A local iron smelter was operated from 1852 until about the Civil War. I have to wonder if these were created there rather than imported into the county. The local iron had an unusual level of copper and thus these bits could be analyzed to see if there is a match.

Who knows what will be found next? Adventure awaits at every corner of the farm.

03 May 2014


Most of the time, pinholes are considered undesirable, such as a pinhole air leak in a tire. There is nonetheless a long history in photography dating at least to the early 1850s (Sir David Brewster in St. Andrews, Scotland) of utilizing a pinhole rather than a glass optic to form an image on film.

Lenses form an image through the operation of refraction; pinholes form an image by diffraction (which lenses want to avoid). A well made pinhole cannot form an image as sharp as a good lens but it is nearly the equal of the optical system composing the human eye. It has many advantages including cost (nearly free), no maintenance, perfectly rectilinear and nearly infinite depth of field as well as depth of focus (behind the pinhole, i.e., inside the camera). A wide angle 8x10 inch pinhole camera made of cardboard might cost as much as $10 - whereas an 8x10 camera with a wide angle lens is likely to start at about $3,000.

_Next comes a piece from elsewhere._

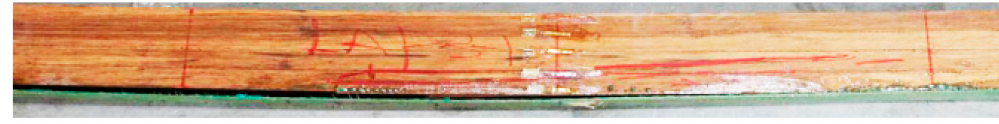
Figure 7. Failure photos for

Mr. Fuzzy probably has close to a dozen pinhole cameras or adapters, made by friends as gifts, made by friends as prototypes to be tested, commercial products and those made by Himself.  There are several 8x10 cameras, adapters to use on standard view cameras of various sizes, adapters for 35mm cameras & digital equivalents, a 5x7 camera made by Mr. Fuzzy (a real favorite), several 4x5 cameras and several 6x9 cm cameras. The latter use 120 roll film and allow six exposures without reloading - that plus easy portability caused Mr. Fuzzy to opt for two of them for World Wide Pinhole Day, always the last Sunday in May.

WWPD is a remarkable event: world wide, unjuried, free, and the images are posted forever on the WWPD web site (www.pinholeday.org). Most of the images therein are rather pedestrian but perhaps 1 in 100 makes your search worthwhile.

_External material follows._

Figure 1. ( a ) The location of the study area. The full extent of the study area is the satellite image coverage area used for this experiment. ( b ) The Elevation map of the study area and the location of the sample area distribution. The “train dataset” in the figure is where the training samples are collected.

Mr. Fuzzy made this image with a curved film plane 6x9 camera which covers a very wide angle, perhaps 120 degrees. The lower portion of the image is about 18 inches from the camera.


The following image is also 6x9 cm but the film plane is flat thus it covers a much smaller angle and is about a normal angle, or 45 degrees. This image is not as sharp as the one above because the pinhole I made is not as perfect as it might be. This camera was made by a dear friend in Scotland, Peter Goldsmith, and it has been a pleasure to use for almost a decade. Peter, thanks again for the wonderful gift!

Mr. Fuzzy gave a short lecture to a class at the local arts centre immediately preceding WWPD. The students are so excited that they have asked the arts centre to provide space for a pinhole club to meet - and the answer from the director was in the affirmative. A pinhole camera club will be formed forthwith!